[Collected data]
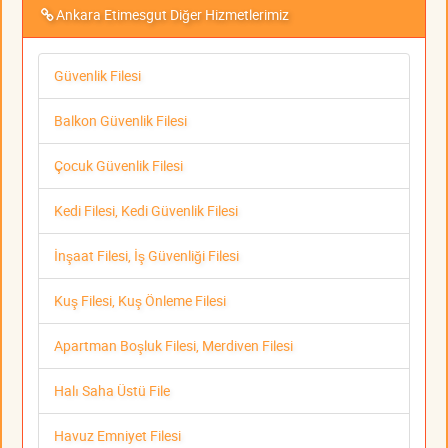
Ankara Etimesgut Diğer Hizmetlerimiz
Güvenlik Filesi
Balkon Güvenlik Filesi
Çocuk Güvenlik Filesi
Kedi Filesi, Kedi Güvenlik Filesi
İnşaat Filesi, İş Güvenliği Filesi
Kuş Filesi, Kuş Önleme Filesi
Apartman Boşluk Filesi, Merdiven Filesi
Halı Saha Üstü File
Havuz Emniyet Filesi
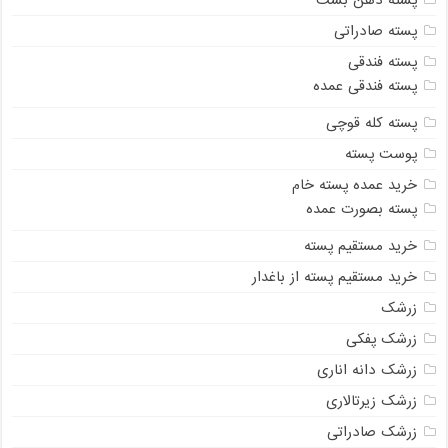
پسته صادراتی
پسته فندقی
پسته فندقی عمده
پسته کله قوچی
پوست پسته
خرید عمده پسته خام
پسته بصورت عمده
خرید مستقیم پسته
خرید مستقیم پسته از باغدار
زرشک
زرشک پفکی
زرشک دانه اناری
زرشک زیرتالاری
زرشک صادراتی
...
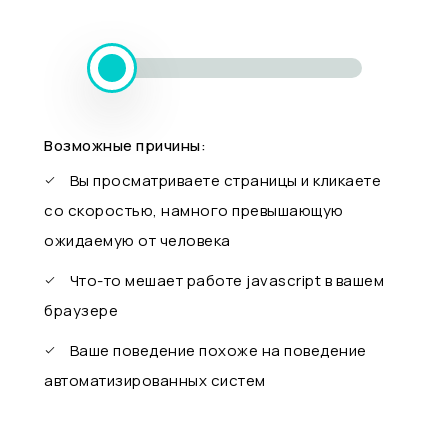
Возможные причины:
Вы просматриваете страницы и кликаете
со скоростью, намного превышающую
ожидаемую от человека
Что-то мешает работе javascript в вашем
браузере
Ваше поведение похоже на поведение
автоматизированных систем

§ **EXERCISE OBJECTIVE**
Copy word for word the section of the data that begins with the line containing "Ankara Etimesgut Diğer Hizmetlerimiz" and ends with the line containing "Havuz Emniyet Filesi", including both of those lines.

§ **SOLVED EXERCISE**
Ankara Etimesgut Diğer Hizmetlerimiz
Güvenlik Filesi
Balkon Güvenlik Filesi
Çocuk Güvenlik Filesi
Kedi Filesi, Kedi Güvenlik Filesi
İnşaat Filesi, İş Güvenliği Filesi
Kuş Filesi, Kuş Önleme Filesi
Apartman Boşluk Filesi, Merdiven Filesi
Halı Saha Üstü File
Havuz Emniyet Filesi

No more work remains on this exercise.